I reveled in the fact that I was different and I was unique. Something about me was so special and I saw that in me because I could see that in my son. I saw the endless possibilities of being my whole self for the first time.
I’d heard and read a lot of stories about kids, teenagers and adults coming out and how their families reacted, so I was prepared for anything. But coming out to my Mum was not what I thought it would be. Honestly, we’re so much alike and I expected her to have these big voicetress emotions about it. Instead, she was reserved. She took a moment to ask me those questions that I think all parents would, like “What does this mean? Are you breaking up with your husband? What’s going to change with your family?”.
I quickly squashed those assumptions and shared that my partner has always known who I am and in fact, he was the one who encouraged me to be myself and come out. And then my Mum said the words I had longed to hear, “I’m happy for you. I’m proud of you for coming out.”
Next up was my brother and the closest version of my Dad left (my father passed away a month before I became pregnant. Again, a story for another time). He asked the same questions as my Mum and was happy for me- like really happy.
My sister, I knew would be totally cool, because she is so accepting of me already, which she was.
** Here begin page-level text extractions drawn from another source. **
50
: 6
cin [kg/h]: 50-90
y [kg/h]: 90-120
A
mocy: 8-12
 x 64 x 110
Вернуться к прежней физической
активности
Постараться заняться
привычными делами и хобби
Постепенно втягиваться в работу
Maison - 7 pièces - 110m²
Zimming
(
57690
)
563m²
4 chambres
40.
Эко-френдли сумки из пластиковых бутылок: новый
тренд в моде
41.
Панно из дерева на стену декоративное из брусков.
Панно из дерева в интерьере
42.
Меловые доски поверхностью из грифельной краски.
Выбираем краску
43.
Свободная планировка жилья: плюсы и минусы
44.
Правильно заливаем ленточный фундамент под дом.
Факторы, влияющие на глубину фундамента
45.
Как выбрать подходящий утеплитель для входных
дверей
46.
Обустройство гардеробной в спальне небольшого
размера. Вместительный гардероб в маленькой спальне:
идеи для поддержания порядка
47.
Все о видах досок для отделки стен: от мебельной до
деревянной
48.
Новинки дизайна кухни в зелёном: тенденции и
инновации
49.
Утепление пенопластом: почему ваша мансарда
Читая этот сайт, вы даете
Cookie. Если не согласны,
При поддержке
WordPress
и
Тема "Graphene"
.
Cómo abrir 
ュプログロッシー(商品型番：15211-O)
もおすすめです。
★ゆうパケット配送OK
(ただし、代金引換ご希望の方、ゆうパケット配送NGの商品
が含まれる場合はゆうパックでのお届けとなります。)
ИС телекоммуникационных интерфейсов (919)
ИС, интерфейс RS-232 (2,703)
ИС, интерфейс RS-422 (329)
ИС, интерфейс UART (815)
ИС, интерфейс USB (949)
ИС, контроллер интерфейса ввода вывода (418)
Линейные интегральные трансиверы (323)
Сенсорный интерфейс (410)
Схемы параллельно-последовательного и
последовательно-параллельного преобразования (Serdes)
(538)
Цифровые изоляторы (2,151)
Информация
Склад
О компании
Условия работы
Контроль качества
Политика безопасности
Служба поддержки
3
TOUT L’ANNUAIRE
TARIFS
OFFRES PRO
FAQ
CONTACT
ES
So, that was it! Off my plate! My family knew and I could just say it out loud anytime I wanted. Sure, there were some other family that didn’t know and would likely find out on their own whenever they read an interview or an article about me and my filmmaking career stuff, but at this point the big ones were over and I could move on.
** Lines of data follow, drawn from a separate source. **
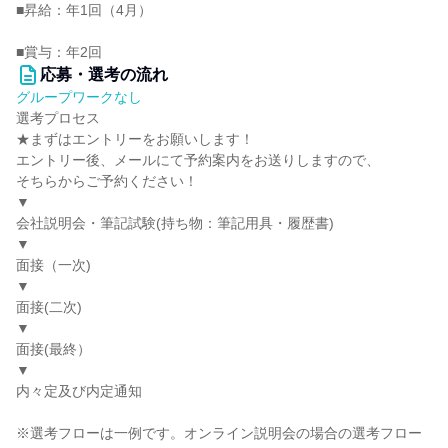
■昇給：年1回（4月）
■賞与：年2回
応募・選考の流れ
グループワークなし
選考プロセス
★まずはエントリーをお願いします！
エントリー後、メールにて予約案内をお送りしますので、
そちらからご予約ください！
▼
会社説明会・筆記試験(持ち物：筆記用具・履歴書)
▼
面接（一次)
▼
面接(二次)
▼
面接(最終）
▼
内々定及び内定通知
※選考フローは一例です。オンライン説明会の場合の選考フロー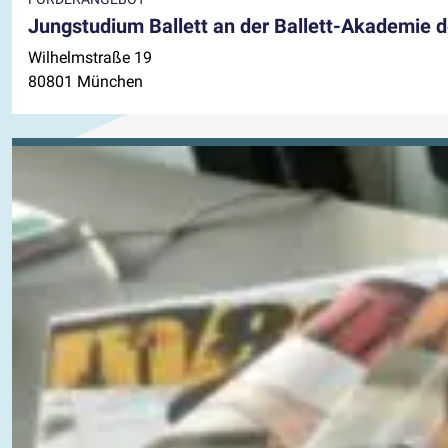
Jungstudium Ballett an der Ballett-Akademie
Wilhelmstraße 19
80801 München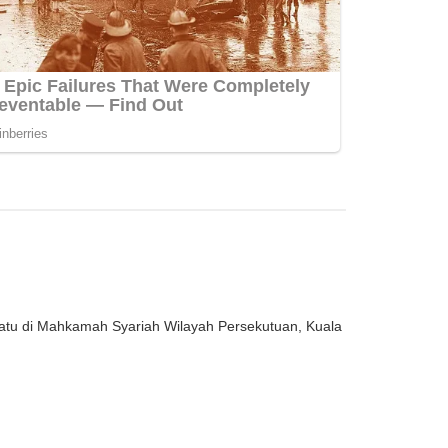
atu di Mahkamah Syariah Wilayah Persekutuan, Kuala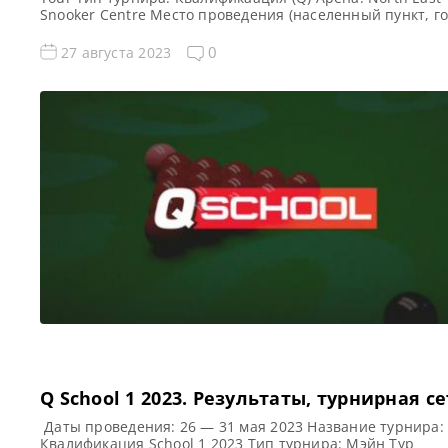
Snooker Centre Место проведения (населенный пункт, го
страна): Шилдс, Англия, Великобритания Победитель
предыдущего турнира: — Все Новости Q Tour Все новост
0
27 августа 2023
результаты Q Tour 1 2023 Квалификация Q Tour 1 2023
Турнирная сетка турнира Q […]
Q School 1 2023. Результаты, турнирная с
Даты проведения: 26 — 31 мая 2023 Название турнира:
Квалификация School 1 2023 Тип турнира: Мэйн Тур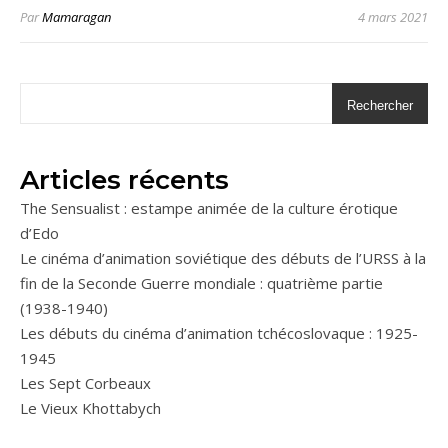
Par
Mamaragan
4 mars 2021
Rechercher
Articles récents
The Sensualist : estampe animée de la culture érotique
d’Edo
Le cinéma d’animation soviétique des débuts de l’URSS à la
fin de la Seconde Guerre mondiale : quatrième partie
(1938-1940)
Les débuts du cinéma d’animation tchécoslovaque : 1925-
1945
Les Sept Corbeaux
Le Vieux Khottabych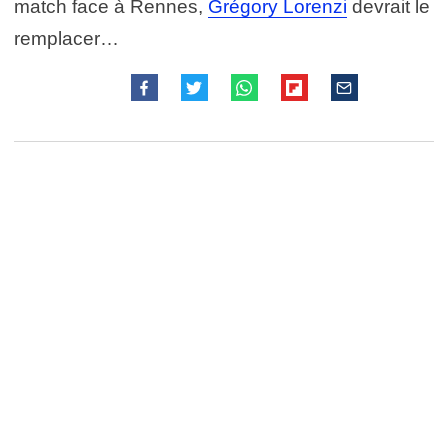
match face à Rennes,
Grégory Lorenzi
devrait le
remplacer…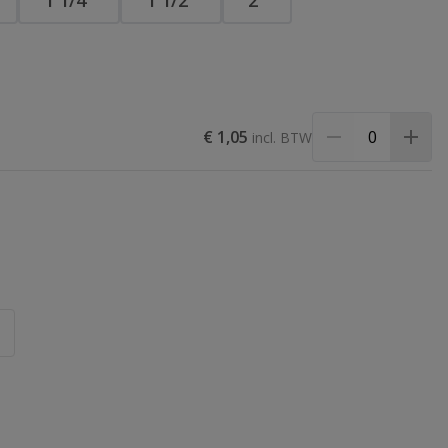
1 1/4″
1 1/2″
2″
€ 1,05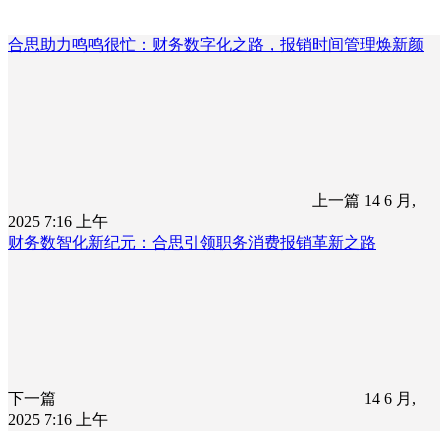
合思助力鸣鸣很忙：财务数字化之路，报销时间管理焕新颜
上一篇
14 6 月,
2025 7:16 上午
财务数智化新纪元：合思引领职务消费报销革新之路
下一篇
14 6 月,
2025 7:16 上午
There’s nothing perfect about my life or the events that brought me to where I am now. And even on a daily basis I am checking in on myself for hiding who I am- but that’s life. We’re all just trying to do our best as parents and with that little walking mirror that follows me around, it can be challenging to want to face myself.
What did I learn about me after coming out in my mid-thirties?
Only I can decide when I’m ready to change my life.
Love is super powerful.
If I want my child to be himself, I need to be that example for him.
Parenting is really really really hard (that was less specific to this topic, but overall relevant).
Caring about what other people think of who I am, is a clear waste of time.
Shine bright! Try to let that light out as much as possible, because you never know who you’ll help heal along the way.